---- RECORDS PROVIDED

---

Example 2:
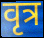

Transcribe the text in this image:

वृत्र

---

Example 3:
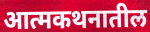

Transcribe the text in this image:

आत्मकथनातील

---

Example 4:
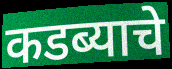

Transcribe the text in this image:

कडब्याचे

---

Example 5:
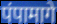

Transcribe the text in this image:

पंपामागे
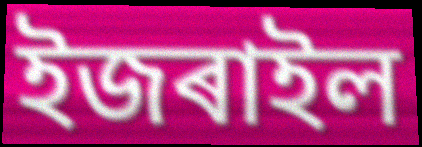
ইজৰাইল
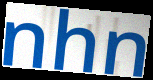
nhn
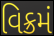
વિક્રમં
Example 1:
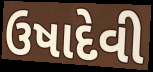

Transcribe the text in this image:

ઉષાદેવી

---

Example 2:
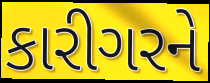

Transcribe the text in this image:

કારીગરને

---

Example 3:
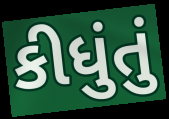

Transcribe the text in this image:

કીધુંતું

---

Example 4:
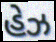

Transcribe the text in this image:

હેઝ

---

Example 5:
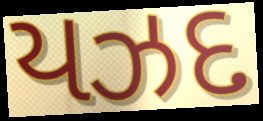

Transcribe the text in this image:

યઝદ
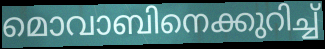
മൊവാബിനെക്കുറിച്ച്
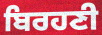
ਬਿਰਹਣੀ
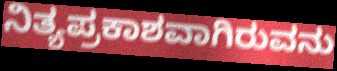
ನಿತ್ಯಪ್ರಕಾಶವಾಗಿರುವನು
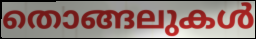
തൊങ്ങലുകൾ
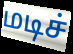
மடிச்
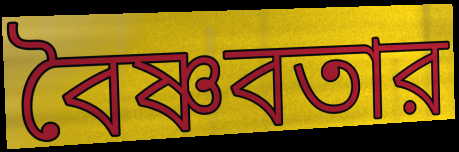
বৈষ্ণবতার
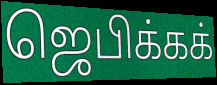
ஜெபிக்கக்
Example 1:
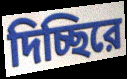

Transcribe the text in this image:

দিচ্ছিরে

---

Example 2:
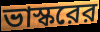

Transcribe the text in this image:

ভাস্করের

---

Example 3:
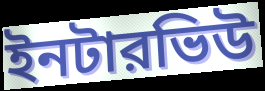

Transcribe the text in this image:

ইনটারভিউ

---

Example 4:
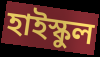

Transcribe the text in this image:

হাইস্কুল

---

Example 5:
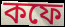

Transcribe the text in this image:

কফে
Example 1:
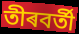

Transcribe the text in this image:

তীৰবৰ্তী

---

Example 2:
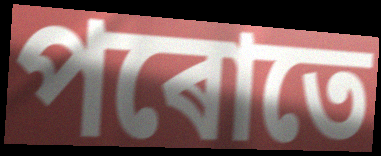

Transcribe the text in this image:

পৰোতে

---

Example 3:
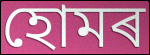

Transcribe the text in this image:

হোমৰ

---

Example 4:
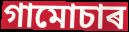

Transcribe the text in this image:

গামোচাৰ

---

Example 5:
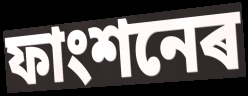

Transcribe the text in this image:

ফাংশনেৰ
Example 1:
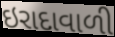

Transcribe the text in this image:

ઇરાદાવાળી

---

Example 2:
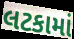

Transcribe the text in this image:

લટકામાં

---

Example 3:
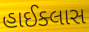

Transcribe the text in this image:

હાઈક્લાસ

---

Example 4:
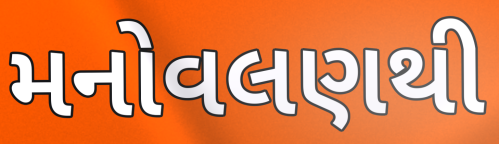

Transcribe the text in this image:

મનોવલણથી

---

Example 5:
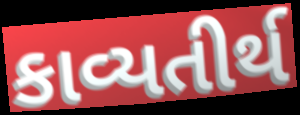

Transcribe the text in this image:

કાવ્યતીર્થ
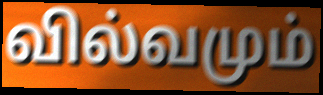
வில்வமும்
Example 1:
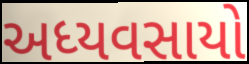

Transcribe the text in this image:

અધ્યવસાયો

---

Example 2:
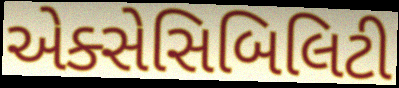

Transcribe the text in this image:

--------

*WHAT THE EXERCISE ASKS*. What's needed is an exact copy of every entry, free of pictures.

*OUTPUT OF THE EXERCISE*.
---

Example 2:

Transcribe the text in this image:

वृत्र

---

Example 3:

Transcribe the text in this image:

आत्मकथनातील

---

Example 4:

Transcribe the text in this image:

कडब्याचे

---

Example 5:

Transcribe the text in this image:

पंपामागे
ইজৰাইল
nhn
વિક્રમં
Example 1:

Transcribe the text in this image:

ઉષાદેવી

---

Example 2:

Transcribe the text in this image:

કારીગરને

---

Example 3:

Transcribe the text in this image:

કીધુંતું

---

Example 4:

Transcribe the text in this image:

હેઝ

---

Example 5:

Transcribe the text in this image:

યઝદ
മൊവാബിനെക്കുറിച്ച്
ਬਿਰਹਣੀ
ನಿತ್ಯಪ್ರಕಾಶವಾಗಿರುವನು
തൊങ്ങലുകൾ
மடிச்
বৈষ্ণবতার
ஜெபிக்கக்
Example 1:

Transcribe the text in this image:

দিচ্ছিরে

---

Example 2:

Transcribe the text in this image:

ভাস্করের

---

Example 3:

Transcribe the text in this image:

ইনটারভিউ

---

Example 4:

Transcribe the text in this image:

হাইস্কুল

---

Example 5:

Transcribe the text in this image:

কফে
Example 1:

Transcribe the text in this image:

তীৰবৰ্তী

---

Example 2:

Transcribe the text in this image:

পৰোতে

---

Example 3:

Transcribe the text in this image:

হোমৰ

---

Example 4:

Transcribe the text in this image:

গামোচাৰ

---

Example 5:

Transcribe the text in this image:

ফাংশনেৰ
Example 1:

Transcribe the text in this image:

ઇરાદાવાળી

---

Example 2:

Transcribe the text in this image:

લટકામાં

---

Example 3:

Transcribe the text in this image:

હાઈક્લાસ

---

Example 4:

Transcribe the text in this image:

મનોવલણથી

---

Example 5:

Transcribe the text in this image:

કાવ્યતીર્થ
வில்வமும்
Example 1:

Transcribe the text in this image:

અધ્યવસાયો

---

Example 2:

Transcribe the text in this image:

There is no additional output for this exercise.